Nel 1988 hai avuto un altro francese come ostacolo in finale: Henri Leconte. Ma questa volta vincesti…
In un certo modo quella fu la vittoria più aspettata tra i miei sette Slam. Tutti quanti dicevano che avrei battuto Henri. Avevo già vinto gli Australian Open quell’anno e sentivo che avrei potuto aggiungere il Roland Garros alla lista. Soprattutto quando Lendl perse presto nel torneo da Jonas Svensson, “Signor Drop-shot” (imita il colpo). Drop-shot, drop-shot e ancora drop-shot. Ma trovo ancora difficile analizzare la finale. La gente non capisce che se Henri avesse vinto il primo set, e ci andò parecchio vicino, ci sarebbero state buone possibilità che il match avrebbe avuto 5 set. E a quel punto, chi lo sa? Henri stava giocando estremamente bene all’epoca, e anche se io giocai un buon match e restai solido per tre set, Henri collassò del secondo set in poi.

Quel terzo titolo fu anche l’ultima volta che tu brillasti al Roland Garros. Avevi solo 24 anni, cosa accadde?
Quello rappresenta un momento della mia carriera come nella mia vita. Le cose non possono restare le stesse per sempre. Tu cresci, perdi le persone che ti sono state vicino, diventi tu stesso un padre… Le priorità cambiano e improvvisamente il tennis non ha la stessa importanza, non ti importa di vincere o perdere.

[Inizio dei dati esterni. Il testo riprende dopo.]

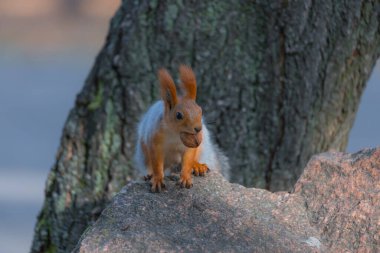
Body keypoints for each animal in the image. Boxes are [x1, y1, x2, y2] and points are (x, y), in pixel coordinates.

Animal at [134, 64, 229, 192]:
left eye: (201, 110)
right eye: (178, 115)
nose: (198, 128)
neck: (176, 134)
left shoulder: (191, 145)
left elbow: (188, 159)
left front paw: (185, 178)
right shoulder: (154, 140)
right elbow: (157, 163)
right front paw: (157, 179)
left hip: (203, 146)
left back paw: (197, 166)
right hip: (143, 150)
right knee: (148, 164)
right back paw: (148, 174)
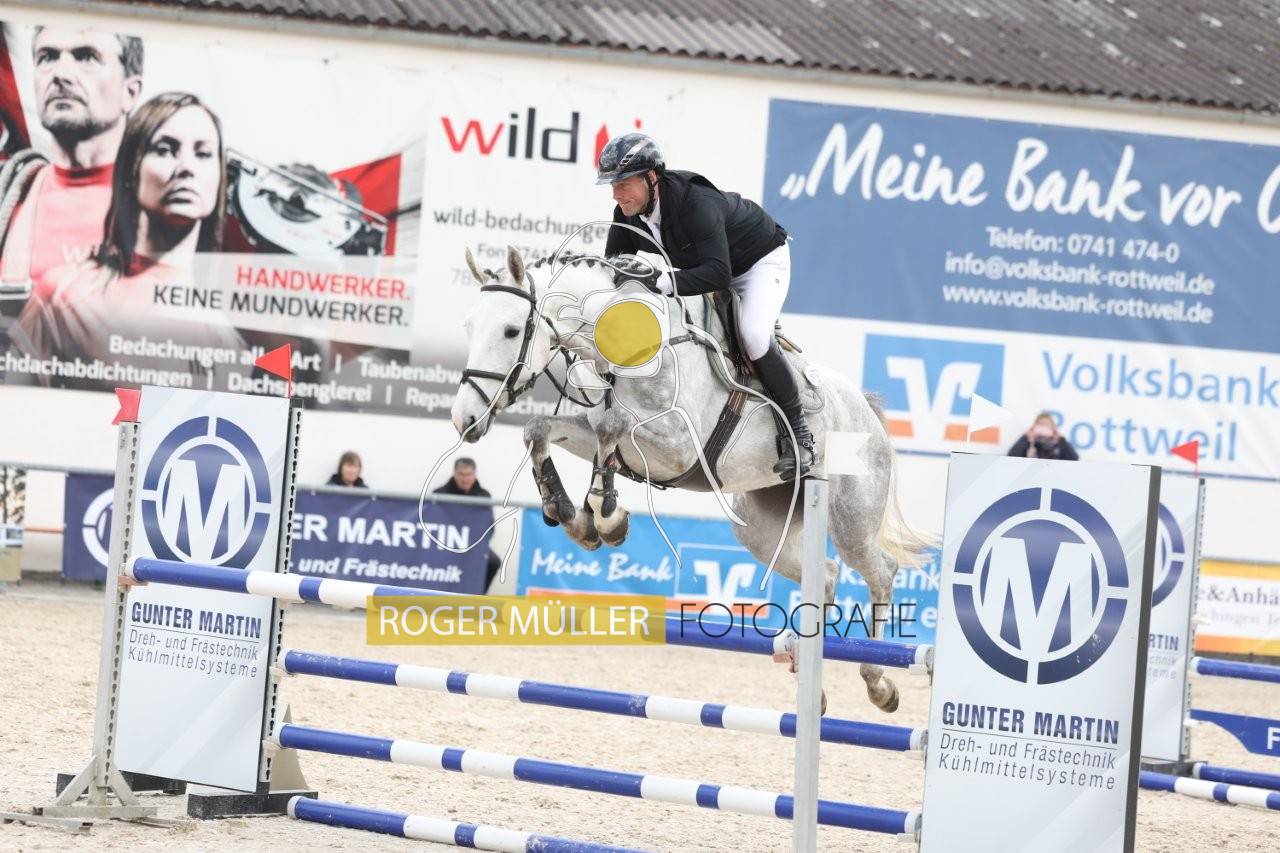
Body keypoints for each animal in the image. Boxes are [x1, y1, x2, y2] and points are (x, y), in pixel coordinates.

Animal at [450, 246, 931, 713]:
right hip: (762, 530)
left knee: (880, 571)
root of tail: (866, 408)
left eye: (511, 330)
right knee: (827, 574)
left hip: (850, 519)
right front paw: (573, 516)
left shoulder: (677, 445)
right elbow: (542, 429)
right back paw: (807, 678)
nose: (465, 419)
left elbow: (611, 423)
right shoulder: (608, 438)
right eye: (469, 326)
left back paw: (878, 682)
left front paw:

C’è stato anche Lockerbie*…
Sì, ma non mi piace parlarne, delle persone sono morte. Resta il fatto che dall’età di 15 anni il tennis è stato per me la cosa più importante nella mia vita, ma con l’andare avanti del tempo ero guidato più dalla vittoria che dal piacere di giocare, i risultati divennero più importanti del modo in cui giocavo. Quando divenni numero 1 nel 1988 avevo raggiunto il mio obiettivo e non avevo più motivazione per rimettermi in corsa. Quindi ho deciso di riscoprire il semplice piacere di colpire la palla e la sensazione quasi infantile di giocare un bel punto. Il risultato non era più l’aspetto principale. Questi anni mi hanno aiutato a crescere, sono stati una parte importante per la mia vita e la mia carriera anche se non si può misurare in termini di titoli vinti. Ho imparato molto quando il mio status è cambiato da star a un giocatore qualunque. E credo di aver guadagnato il rispetto delle persone comportandomi allo stesso modo sia quando ero al centro dell’attenzione che dietro le quinte.

Quindi se dovessi scegliere un ricordo dei tuoi ultimi Open di Francia quando non guardavi più alla vittoria, quale sarebbe?
Il mio ricordo preferito come giocatore viene dalla seconda parte della mia carriera, verso la fine a dir la verità. Siamo nel 1995. Ho perso da Wayne Ferreira sul Suzanne-Lenglen 8-6 al quinto. Abbiamo giocato per circa 5 ore, ho solo il tempo per tornare negli spogliatoi, fare una doccia, mettermi un altro paio di pantaloncini, un t-shirt e tornare di nuovo in campo per il doppio con Karel Novacek. Battemmo Tomas Carbonell e Francisco Roig 15-12 al terzo! Ero esausto. Tornai nello spogliatoio ed erano tutti in piedi ad applaudirmi, urlando “Ben fatto, Mats!” Devo dire che mi tolse il fiato. Un primo turno perso e un primo turno vinto… non aveva importanza, è stato bello ed andò oltre il futile concetto di risultato. Tutto ciò che ricordo sono i ragazzi intorno a me che si congratulano.

 

*Nel 1982, l’ATP e la International Tennis Federation introdussero una regola che richiedeva ad ogni giocatore di prendere parte ad almeno 10 tornei all’anno più gli Slam. Tuttavia Bjorn Borg annunciò che ci sarebbero stati solo 7 tornei nel suo calendario per il 1982. La nuova regola lo obbligava a passare per le qualificazioni a Monte Carlo, e dunque lo svedese pose fine alla controversia dicendo che non avrebbe più giocato quella stagione. Successivamente, annunciò il suo ritiro.

*Il 21 dicembre 1988 Mats Wilander doveva volare sul Pan Am Boeing 747 che si abbatté sul paese scozzese Lockerbie. Tuttavia lui aveva un infortunio alla gamba e per riposarsi qualche giorno in più, cambio volo.